The husband she lost in the 1950s represented only young love and endless possibility. He was handsome and charming. The husband she had for 65 years after that was a person whose every wart she learned over a lifetime of everything life throws at you. You could see why she might not want to spend a literal eternity with him after spending a figurative eternity with him on Earth. But also, she doesn't really even know the husband she lost 67 years earlier because they only had a couple years together and it was all unrealized promise. 

It's a more interesting dilemma than it is an interesting movie. I'm giving Eternity a marginal thumbs up, but I was more conscious of its missed opportunities than I was of its successful execution of the central dilemma. I was also really conscious of the earthbound nature of the sets. There are a few scenes that give us something with a true afterlife vibe, but I was continually noticing how most of the scenes were likely just shot in a hotel hallway somewhere. Maybe it would have been too much of a distraction, and problematic in a different way, to have the whole thing look like Pixar's Soul -- not to mention costly, which is likely the most relevant factor. But in a movie like this, you want to think more about the heavens than you think about Courtyard by Marriott. 
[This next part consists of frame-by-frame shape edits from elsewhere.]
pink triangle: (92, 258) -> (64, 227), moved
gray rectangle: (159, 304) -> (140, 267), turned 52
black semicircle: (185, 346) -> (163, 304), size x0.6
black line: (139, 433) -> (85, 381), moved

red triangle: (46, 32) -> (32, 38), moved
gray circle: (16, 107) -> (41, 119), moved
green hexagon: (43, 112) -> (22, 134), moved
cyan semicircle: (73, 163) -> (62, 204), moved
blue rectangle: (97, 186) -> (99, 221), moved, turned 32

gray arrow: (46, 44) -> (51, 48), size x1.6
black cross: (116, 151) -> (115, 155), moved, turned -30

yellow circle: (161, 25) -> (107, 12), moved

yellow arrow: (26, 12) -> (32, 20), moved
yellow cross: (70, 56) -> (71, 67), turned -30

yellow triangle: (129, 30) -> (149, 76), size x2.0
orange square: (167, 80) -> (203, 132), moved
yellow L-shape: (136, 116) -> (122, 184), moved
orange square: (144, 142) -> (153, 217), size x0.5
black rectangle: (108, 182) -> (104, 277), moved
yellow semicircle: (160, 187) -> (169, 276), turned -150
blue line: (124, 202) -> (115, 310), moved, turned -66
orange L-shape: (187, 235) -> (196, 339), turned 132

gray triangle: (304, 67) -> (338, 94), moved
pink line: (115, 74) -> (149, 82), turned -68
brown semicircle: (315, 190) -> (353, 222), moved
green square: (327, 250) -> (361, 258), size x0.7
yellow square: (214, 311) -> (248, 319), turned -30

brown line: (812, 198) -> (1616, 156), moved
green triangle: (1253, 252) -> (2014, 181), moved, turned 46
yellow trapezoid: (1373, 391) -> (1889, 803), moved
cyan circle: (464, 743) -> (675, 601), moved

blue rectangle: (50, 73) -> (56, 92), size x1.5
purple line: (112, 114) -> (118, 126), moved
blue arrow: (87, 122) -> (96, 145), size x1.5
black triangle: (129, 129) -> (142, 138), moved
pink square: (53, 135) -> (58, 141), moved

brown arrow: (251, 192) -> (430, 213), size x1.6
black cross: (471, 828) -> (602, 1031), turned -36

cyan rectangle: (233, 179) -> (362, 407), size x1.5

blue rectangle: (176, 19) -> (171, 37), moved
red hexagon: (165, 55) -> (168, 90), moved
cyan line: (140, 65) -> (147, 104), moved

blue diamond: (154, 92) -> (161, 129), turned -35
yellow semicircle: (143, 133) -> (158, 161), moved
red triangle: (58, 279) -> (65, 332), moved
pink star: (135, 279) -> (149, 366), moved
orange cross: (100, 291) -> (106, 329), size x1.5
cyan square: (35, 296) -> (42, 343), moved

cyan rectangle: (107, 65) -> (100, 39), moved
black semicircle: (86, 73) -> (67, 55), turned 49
I think the movie probably did not want to wrestle with its more interesting existential concept, which it introduces as "the void." As lovely as some of the eternities appear to be -- and you can choose from multiple packages like you were choosing a vacation -- they are a single, final choice, so you have to select them carefully. If you try to escape from your eternity to get into another one, well, there's a small chance you'll succeed. But the greater chance is that they'll catch you and send you off to the void: which is just blackness for eternity, the closest thing to hell that exists.

Unless you are inclined to believe in heaven, we mostly think of death as a light being switched off and an end to consciousness. You're no more conscious of the time after death than you were conscious of the time before you were born. This film posits a potential eternal consciousness of nothingness, which indeed would make someone insane pretty quickly. But the film doesn't really go there. It doesn't show us this, only suggests that it exists. 

For reasons that I again won't go into -- but I've hinted enough at them that you might be starting to guess them -- Eternity was actually the most thematically appropriate film I could have watched on Saturday night, having nothing to do with Valentine's Day and having everything to do with early February 2026. Death was on my mind. And even though Eternity didn't grapple with it in as satisfying a fashion as I might have liked, any grappling with death is helpful in terms of coming to grips with it, and getting closure with it, in our own minds. 

On that cheery note, Happy Valentine's Day, for what remains of it in your time zone.